Maurice bowed his head.
"I see, I see that I have suffered nothing," he said. "Superficial fool that I am. Shallow, shallow a.s.s, incompetent, dull and unimaginative block! I'm glad I've seen you. I'm glad I've heard you say all that.
You've taught me something--perhaps in time. I'm only twenty-eight now--and fancy, you're only twenty-four--so I can go and think what might have been and, better, what I may be through you, what I will be.
I won't say I'm sorry. That would be an impertinence ... as you said, I simply am not at all."
The mist closed round them thicker for a moment; then seemed to lighten very slowly. Jenny was staring at the cliff's top.

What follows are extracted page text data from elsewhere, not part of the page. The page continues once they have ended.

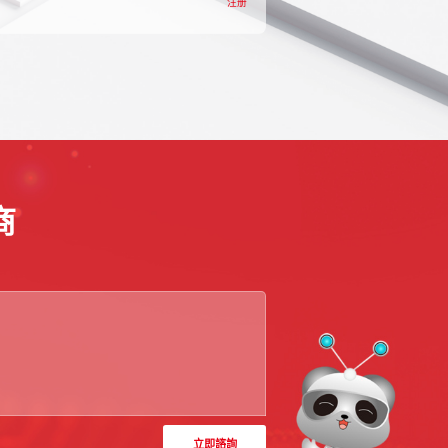
注册
商
立即諮詢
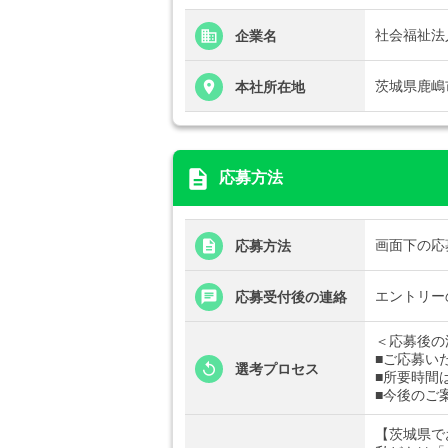
社会福祉法
企業名
茨城県鹿嶋市
本社所在地
description
応募方法
画面下の応
応募方法
エントリー
応募受付後の連絡
＜応募後の
■ご応募いた
選考プロセス
■所要時間
■今後のご
【茨城県で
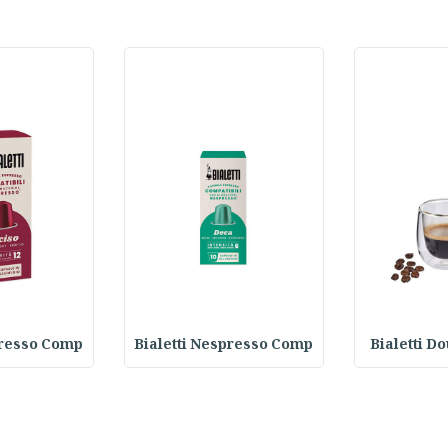
presso Comp
Bialetti Nespresso Comp
Bialetti D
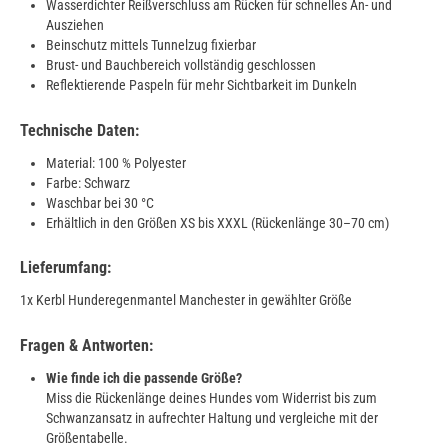
Wasserdichter Reißverschluss am Rücken für schnelles An- und
Ausziehen
Beinschutz mittels Tunnelzug fixierbar
Brust- und Bauchbereich vollständig geschlossen
Reflektierende Paspeln für mehr Sichtbarkeit im Dunkeln
Technische Daten:
Material: 100 % Polyester
Farbe: Schwarz
Waschbar bei 30 °C
Erhältlich in den Größen XS bis XXXL (Rückenlänge 30–70 cm)
Lieferumfang:
1x Kerbl Hunderegenmantel Manchester in gewählter Größe
Fragen & Antworten:
Wie finde ich die passende Größe?
Miss die Rückenlänge deines Hundes vom Widerrist bis zum
Schwanzansatz in aufrechter Haltung und vergleiche mit der
Größentabelle.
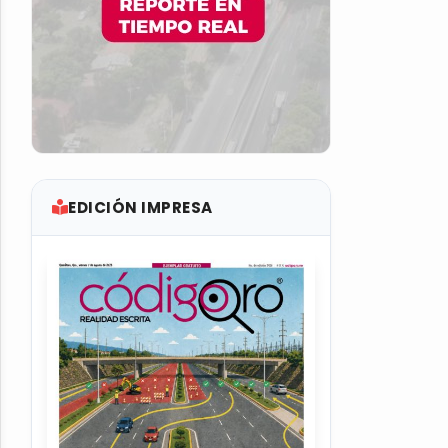
EDICIÓN IMPRESA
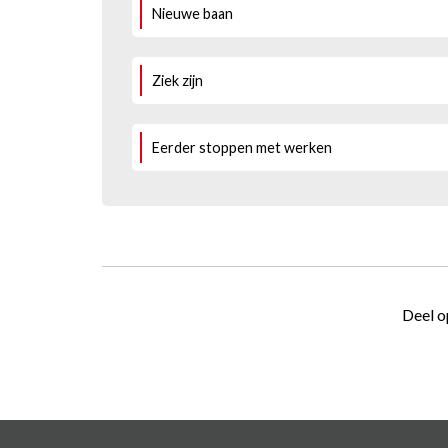
Nieuwe baan
Ziek zijn
Eerder stoppen met werken
Deel o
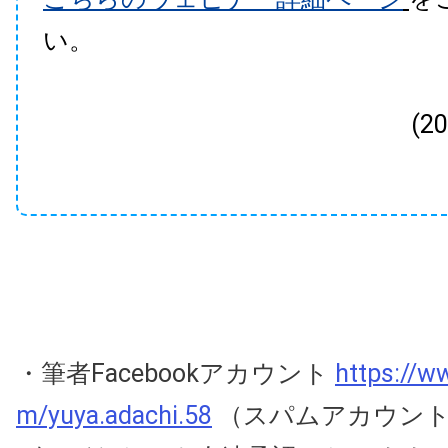
い。
(2
・筆者Facebookアカウント
https://w
m/yuya.adachi.58
（スパムアカウント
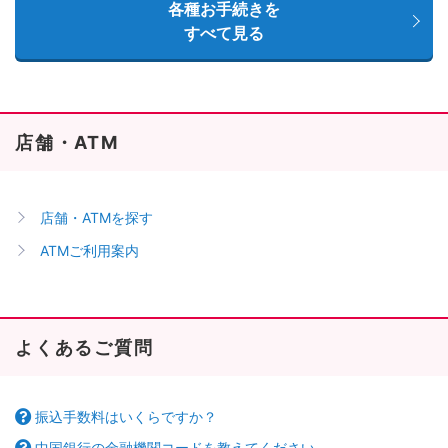
各種お手続きを
すべて見る
店舗・ATM
店舗・ATMを探す
ATMご利用案内
よくあるご質問
振込手数料はいくらですか？
中国銀行の金融機関コードを教えてください。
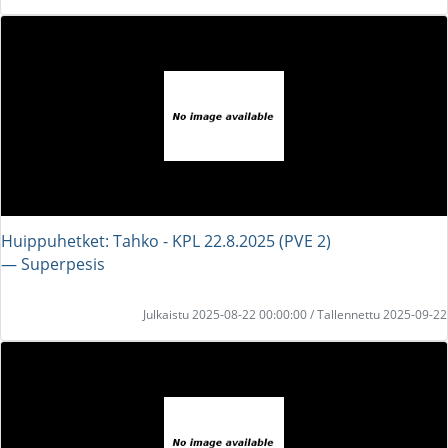
Huippuhetket: Tahko - KPL 22.8.2025 (PVE 2)
― Superpesis
Julkaistu 2025-08-22 00:00:00 / Tallennettu 2025-09-22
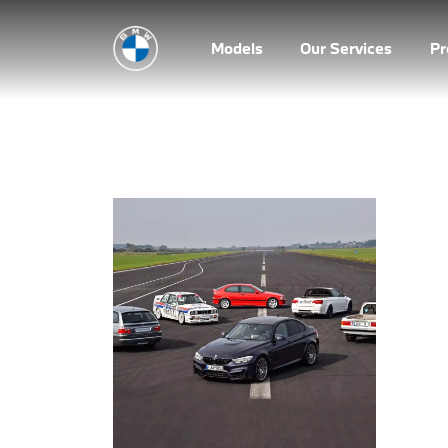
Models
Our Services
P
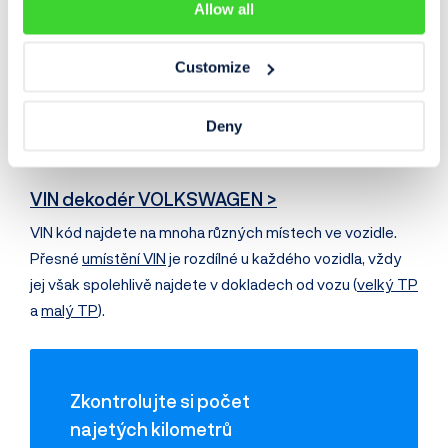
Allow all
Co to je VIN kód?
Customize
VIN
(Vehicle Identification Number)
je 17místný unikátní
kód, jenž je rodné číslo každého vyrobeného vozu. Své
VIN mají nejen osobní automobily, ale také motocykly,
Deny
užitková vozidla, vozíky, přívěsy či obytné vozy.
VIN dekodér VOLKSWAGEN >
VIN kód najdete na mnoha různých místech ve vozidle.
Přesné
umístění VIN
je rozdílné u každého vozidla, vždy
jej však spolehlivě najdete v dokladech od vozu (
velký TP
a
malý TP
).
Zkontrolujte si počet
najetých kilometrů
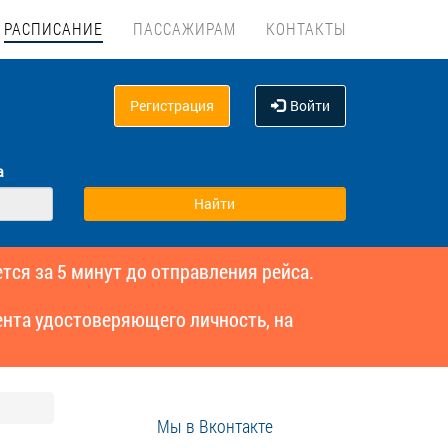
РАСПИСАНИЕ
ПАССАЖИРАМ
КОНТАКТЫ
Регистрация
Войти
а
тся за 5 минут до отправления рейса.
нта удостоверяющего личность, на
Мы в Вконтакте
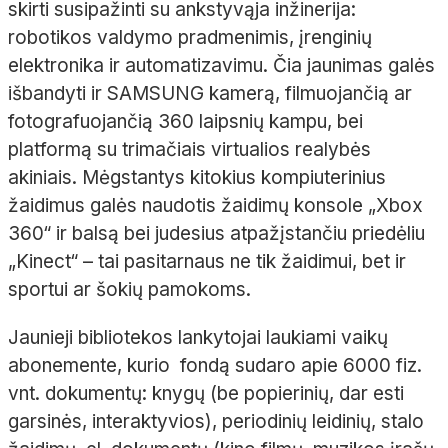
skirti susipažinti su ankstyvąja inžinerija:
robotikos valdymo pradmenimis, įrenginių
elektronika ir automatizavimu. Čia jaunimas galės
išbandyti ir SAMSUNG kamerą, filmuojančią ar
fotografuojančią 360 laipsnių kampu, bei
platformą su trimačiais virtualios realybės
akiniais. Mėgstantys kitokius kompiuterinius
žaidimus galės naudotis žaidimų konsole „Xbox
360“ ir balsą bei judesius atpažįstančiu priedėliu
„Kinect“ – tai pasitarnaus ne tik žaidimui, bet ir
sportui ar šokių pamokoms.
Jaunieji bibliotekos lankytojai laukiami vaikų
abonemente, kurio fondą sudaro apie 6000 fiz.
vnt. dokumentų: knygų (be popierinių, dar esti
garsinės, interaktyvios), periodinių leidinių, stalo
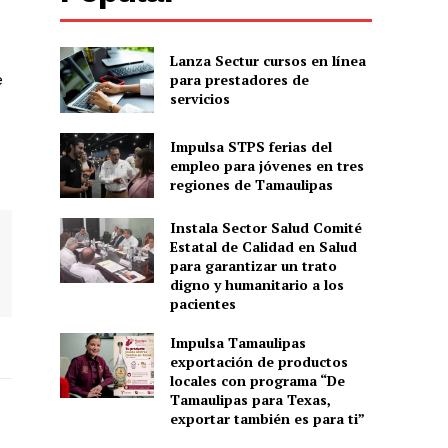
Lanza Sectur cursos en línea
e
para prestadores de
servicios
Impulsa STPS ferias del
empleo para jóvenes en tres
regiones de Tamaulipas
Instala Sector Salud Comité
Estatal de Calidad en Salud
para garantizar un trato
digno y humanitario a los
pacientes
Impulsa Tamaulipas
exportación de productos
locales con programa “De
Tamaulipas para Texas,
exportar también es para ti”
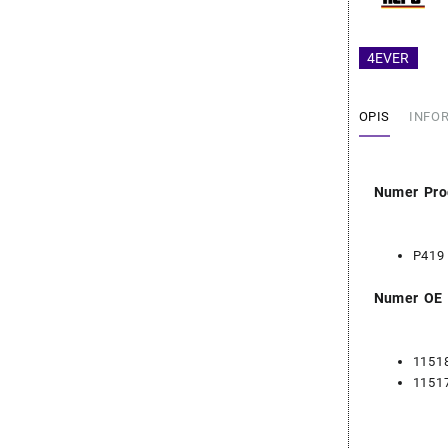
-
HEPU
11518
4EVER
OPIS
INFO
Numer Pro
P419
Numer OE
1151
1151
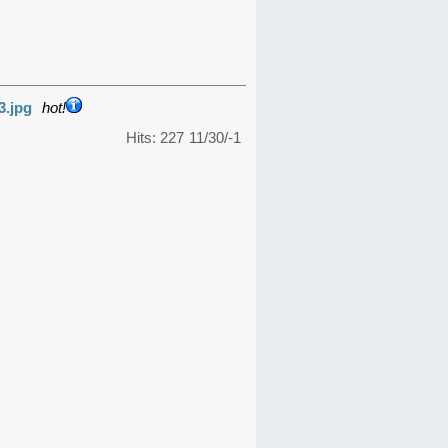
3.jpg
hot!
Hits: 227
11/30/-1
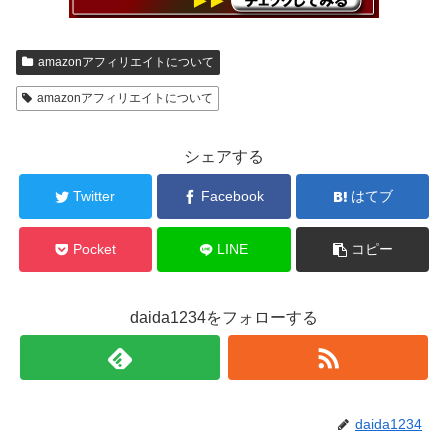
amazonアフィリエイトについて
amazonアフィリエイトについて
シェアする
Twitter
Facebook
はてブ
Pocket
LINE
コピー
daida1234をフォローする
daida1234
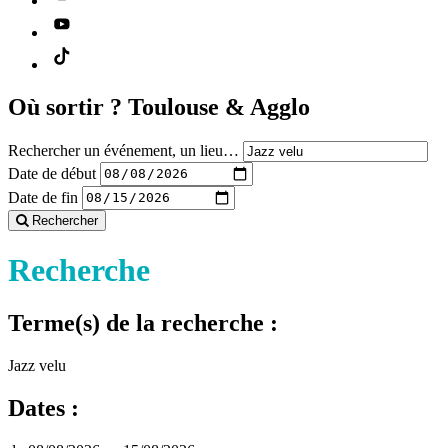
Où sortir ?
Toulouse & Agglo
Rechercher un événement, un lieu…
Date de début
Date de fin
Rechercher
Recherche
Terme(s) de la recherche :
Jazz velu
Dates :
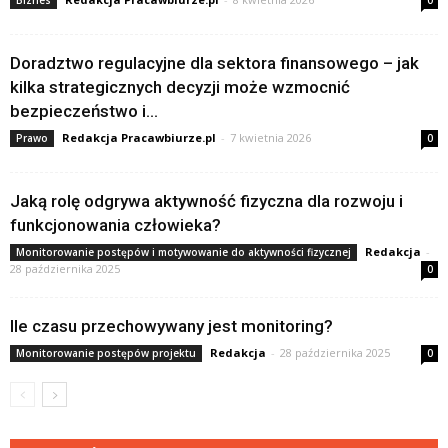
Biznes
0
Doradztwo regulacyjne dla sektora finansowego – jak
kilka strategicznych decyzji może wzmocnić
bezpieczeństwo i...
Redakcja Pracawbiurze.pl
-
7 kwietnia 2026
Prawo
0
Jaką rolę odgrywa aktywność fizyczna dla rozwoju i
funkcjonowania człowieka?
Redakcja
-
Monitorowanie postępów i motywowanie do aktywności fizycznej
28 października 2025
0
Ile czasu przechowywany jest monitoring?
Redakcja
-
28 października 2025
Monitorowanie postępów projektu
0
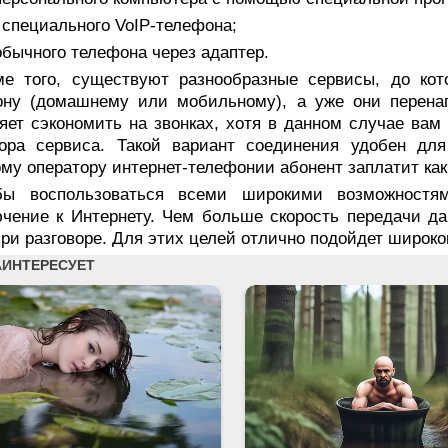
 специального VoIP-телефона;
обычного телефона через адаптер.
ме того, существуют разнообразные сервисы, до ко
ону (домашнему или мобильному), а уже они перенап
яет сэкономить на звонках, хотя в данном случае вам
тора сервиса. Такой вариант соединения удобен для
му оператору интернет-телефонии абонент заплатит как
бы воспользоваться всеми широкими возможностям
чение к Интернету. Чем больше скорость передачи д
при разговоре. Для этих целей отлично подойдет широк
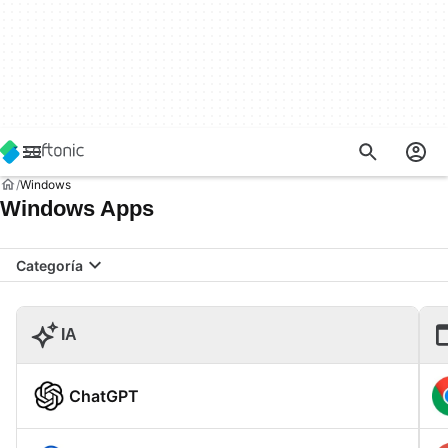
Windows
Windows Apps
Categoría
IA
ChatGPT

"Is that a bush blowing up and down or a man's head bobbing?"
"I don't see any man," he answered.
"Good-bye," Jenny said.
"Good-bye."
She turned to the upward path, pulling herself up the quicker by grasping handfuls of fern fronds. Suddenly there was a shout through the fog.
"Snared, my lill wild thing!"
There came a report. Jenny fell backwards into the ferns and foxgloves and withered bluebells.
"Good G.o.d!" cried Maurice. "You're hurt."
"Something funny's happened. Oh! Oh! It's burning," she shrieked. "Oh, my throat! my throat!... my throat!"
The sea-birds wheeled about the mist, screaming dismay.